> _GOAL OF THE EXERCISE_:
Check every line of the data below for the word "down". Copy the ones that have it.

[Collected data]
───
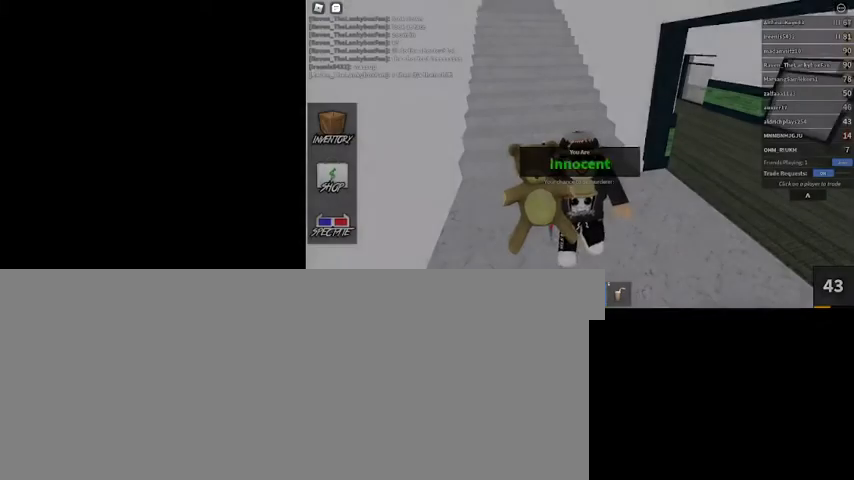
{"keys": [], "mouse": [], "events": [[200, "mouse_left", "down"], [267, "mouse_left", "up"]]}
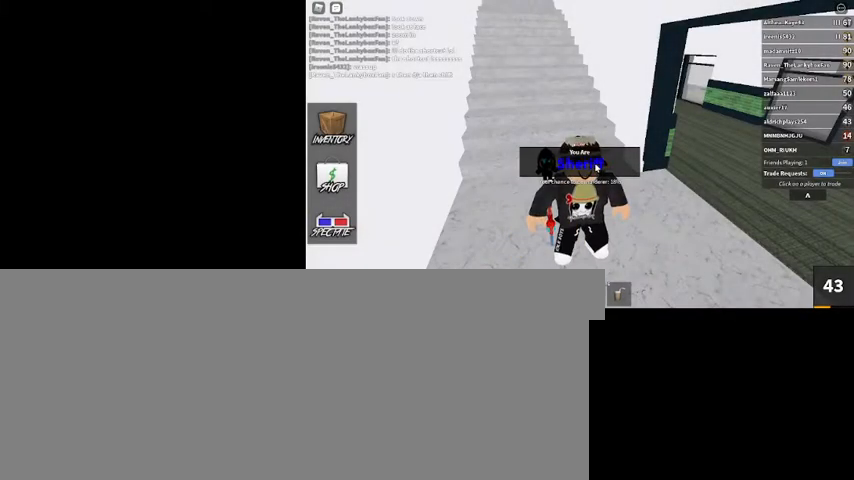
{"keys": [], "mouse": ["right"], "events": [[500, "mouse_right", "down"]]}
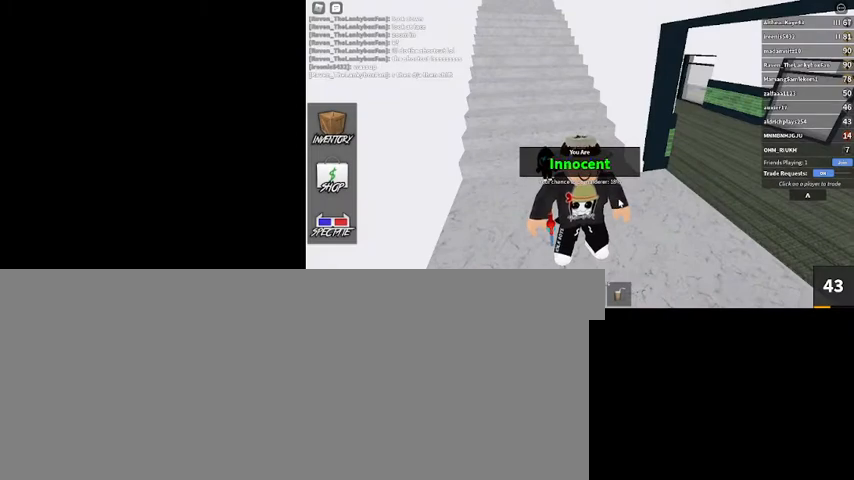
{"keys": [], "mouse": ["right"], "events": []}
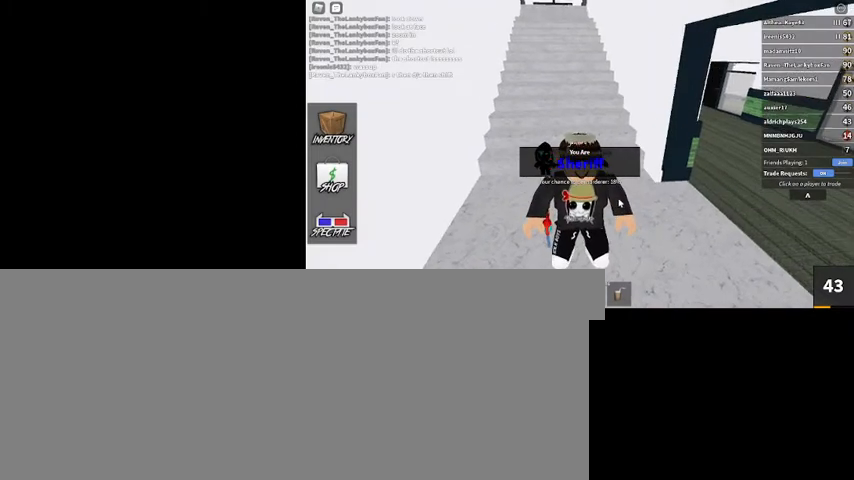
{"keys": [], "mouse": ["right"], "events": []}
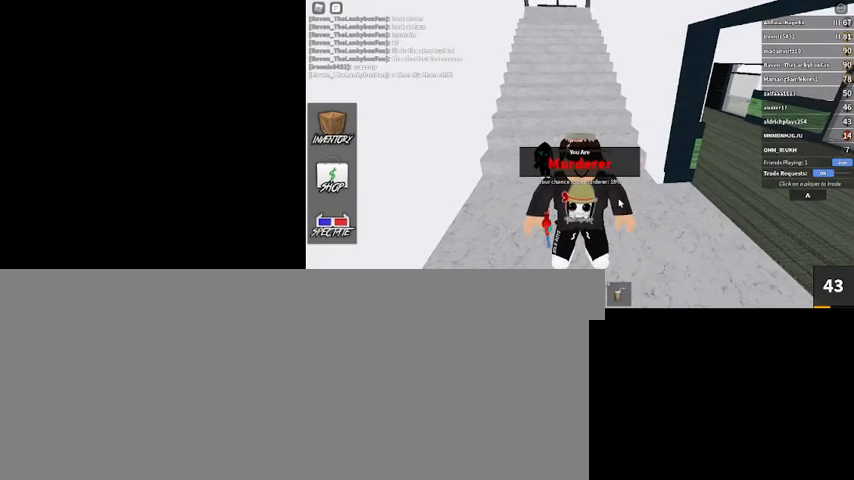
{"keys": [], "mouse": ["right"], "events": []}
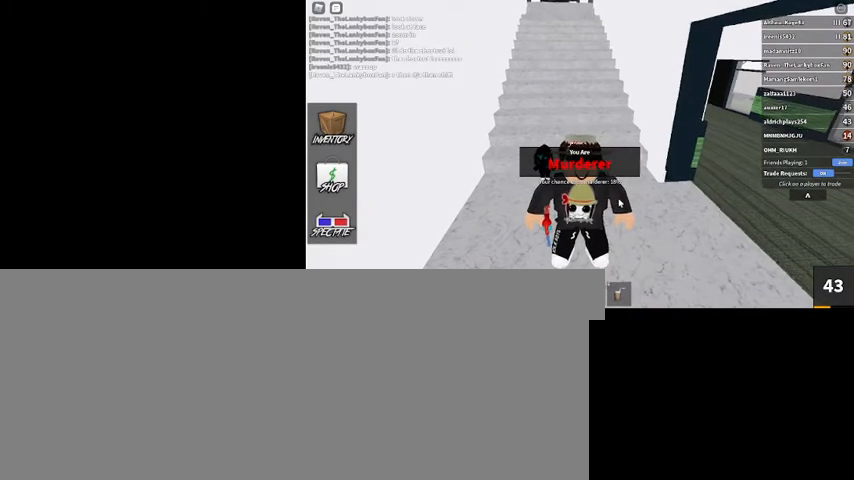
{"keys": [], "mouse": [], "events": [[267, "mouse_right", "up"]]}
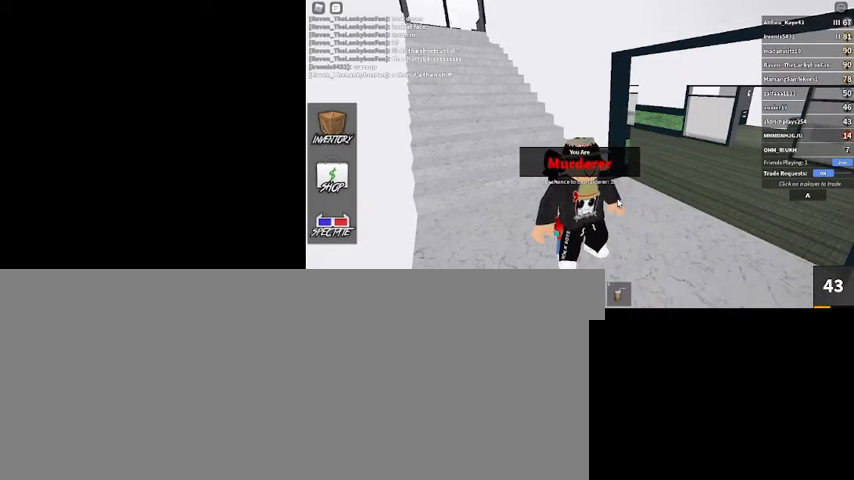
{"keys": [], "mouse": [], "events": []}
───
> _EXERCISE RESULT_:
{"keys": [], "mouse": [], "events": [[200, "mouse_left", "down"], [267, "mouse_left", "up"]]}
{"keys": [], "mouse": ["right"], "events": [[500, "mouse_right", "down"]]}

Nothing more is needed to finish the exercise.